WECHSELWIRKUNG ZWISCHEN KUNSTWERK UND BAUGESTALT. Der so geschaffene kreuzungsfreie Ausstellungsparcours führt zu einer abwechslungsreichen, unterhaltsamen Präsentation der Kunstwerke und erzeugt mit räumlichen Mitteln die konservatorisch geforderten unterschiedlichen Ausstellungsbedingungen für die verschiedenen Exponate. In den dunkleren Buchkreuzen werden die Buchfolianten bei 50 Lux in neuen Tisch- und Standvitrinen auf speziell entwickelten, gefalteten Buchwiegen präsentiert, die auf einem Lichtpolster zu schweben scheinen. In den helleren Raumbereichen dazwischen wird die Tafelmalerei bei 300 Lux gezeigt, wobei zweifarbige Wand- und Deckengliederungen durch „gefaltete“ Farbflächen einen offen wirkenden Anschauungsraum schaffen, in dem das einzelne Kunstwerk maßstäbliche Bildorte findet: Ein Tafelbild an der Wand wirkt zuweilen wie ein Fenster in ihr. Wandvitrinen öffnen tatsächlich den Reliefraum der Wand, in konischer Ausbildung fokussieren sie auf die darin gezeigten kostbaren liturgischen Gefäße.

FOTOS
Tillmann Wagner Architekten

IN 7 MONATEN KONZIPIERT UND REALISIERT. Zwischen Beauftragung und Eröffnung der Museumsabteilung lagen nur sieben Monate. In dieser kurzen Zeitspanne wurden alle Konzeptionen erarbeitet, Abstimmungen mit Konservatoren vorgenommen und die Ausstellungsarchitektur mit sämtlichen Möbeln, Vitrinen, Buchwiegen und Beleuchtungen realisiert.

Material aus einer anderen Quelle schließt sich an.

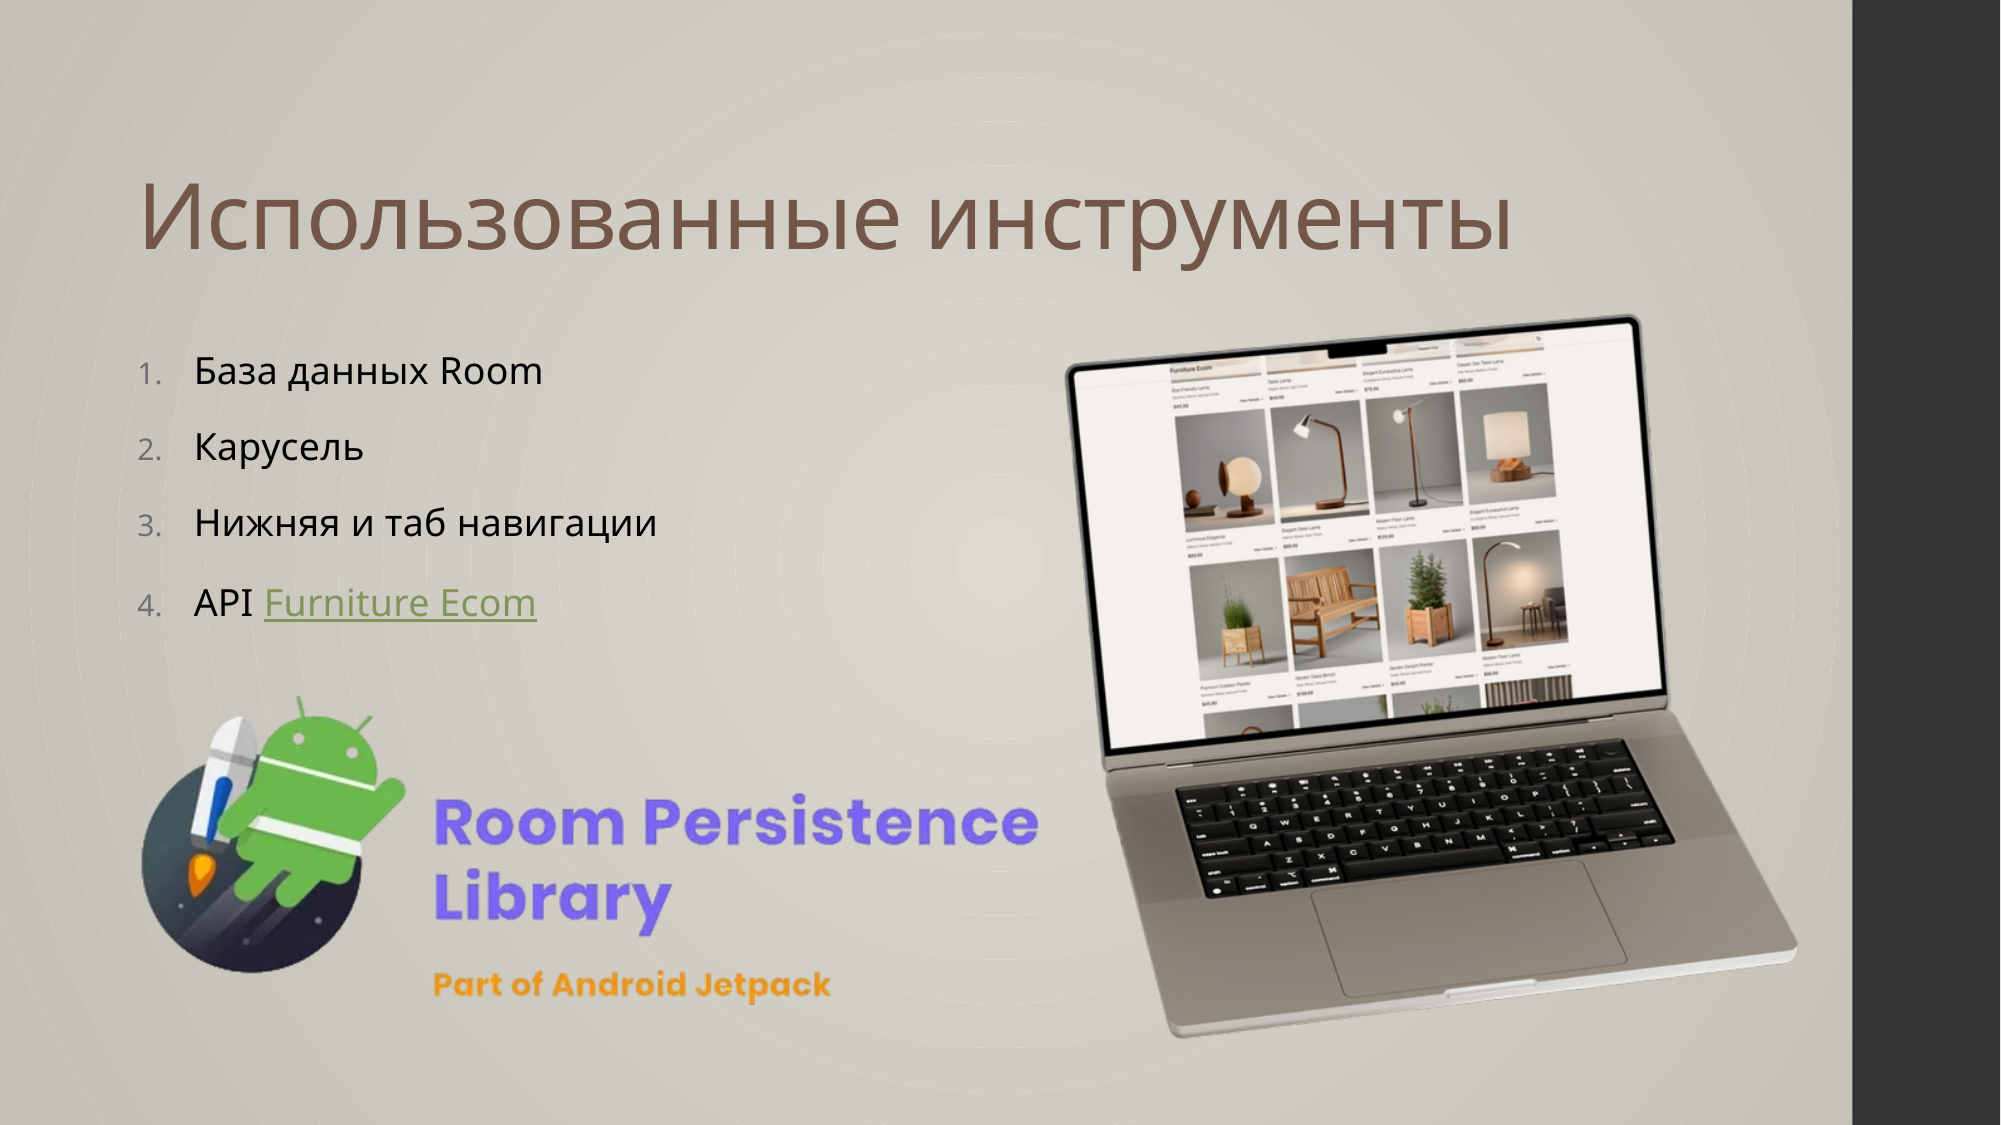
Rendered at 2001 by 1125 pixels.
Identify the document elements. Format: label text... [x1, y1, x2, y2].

list База данных Room Карусель Нижняя и таб навигации API Furniture Ecom [122, 343, 992, 666]
picture [92, 277, 1878, 1094]
title Использованные инструменты [122, 60, 1713, 278]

Zum Ausgleich des knappen Budgets führte der Architekt eine zusätzliche Sonderbauleitung nach dem Prinzip einer Bauhütte durch. In deren Rahmen wurden die Museumswerkstätten zur Fertigung ergänzender Objekte nach Entwurf angeleitet.

Das alles klingt recht preisverdächtig – und tatsächlich: Die Ausstellungsarchitektur wurde mit dem Heinze ArchitektenAWARD 2012 in der Kategorie Kulturbauten ausgezeichnet.

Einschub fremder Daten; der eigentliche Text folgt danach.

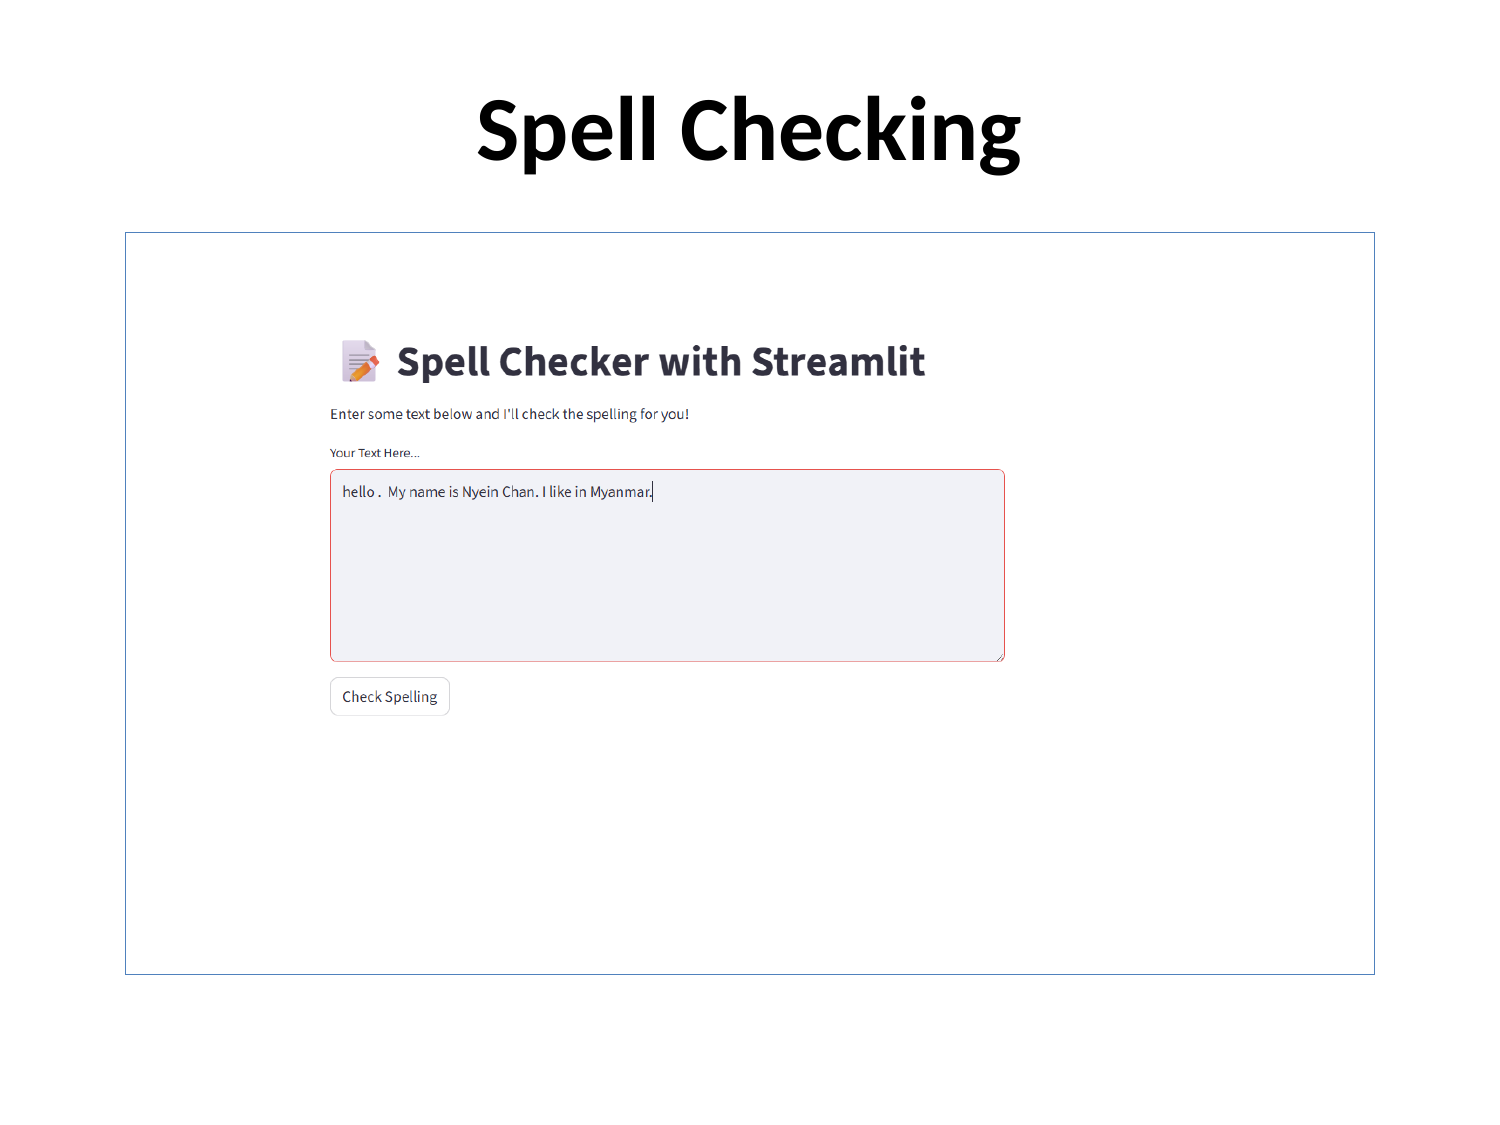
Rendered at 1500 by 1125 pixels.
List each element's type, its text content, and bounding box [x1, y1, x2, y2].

title Spell Checking [75, 29, 1425, 218]
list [124, 232, 1375, 976]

MÄANDRIEREND AUFGEBAUTES MOBILIAR. In der C-Lounge können die digitalisierten Bücher am Computer durchgeblättert werden. Das mäandrierend entwickelte Mobiliar und die spielerische, mediale Begegnung mit der Kunst öffnen einen medialen Zugang zur Buchmalerei auch für die Kids.

Die Neugestaltung des Treppenhauses orientierte sich konzeptionell an Furtmeyrs vegetabilen Girlanden, welche die Buchseiten am Rande ausschmücken. Vom neuen Buchcounter im Foyer führt eine prismenhaft aufgebaute Farb-Raum-Girlande den Besucher ins 2. Obergeschoß zur Ausstellung.